→ Study material:
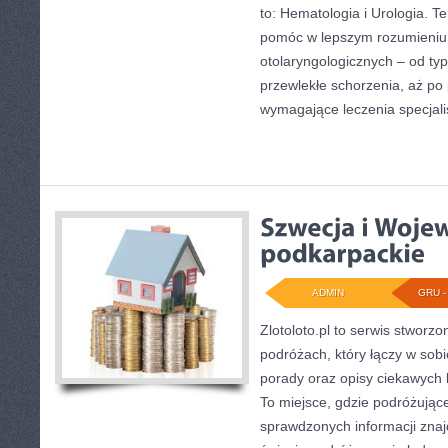
to: Hematologia i Urologia. Te
pomóc w lepszym rozumieni
otolaryngologicznych – od typ
przewlekłe schorzenia, aż po
wymagające leczenia specjali
ADMIN
GRU - 
Zlotoloto.pl to serwis stworz
podróżach, który łączy w sobi
porady oraz opisy ciekawych 
To miejsce, gdzie podróżują
sprawdzonych informacji zna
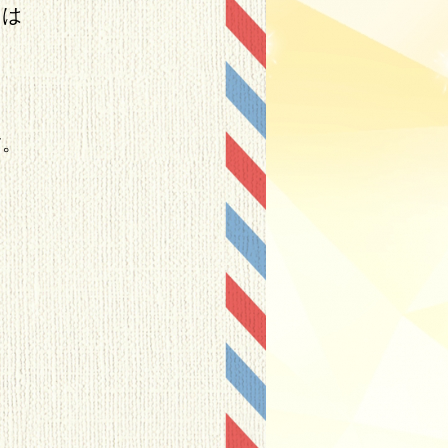
とは
る
す。
ら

→ What is required: An exact transcription of the records above is needed, with no pictures included.

→ Exercise result:
to: Hematologia i Urologia. Te
pomóc w lepszym rozumieni
otolaryngologicznych – od typ
przewlekłe schorzenia, aż po
wymagające leczenia specjali
ADMIN
GRU - 
Zlotoloto.pl to serwis stworz
podróżach, który łączy w sobi
porady oraz opisy ciekawych 
To miejsce, gdzie podróżują
sprawdzonych informacji zna
とは
る
す。
ら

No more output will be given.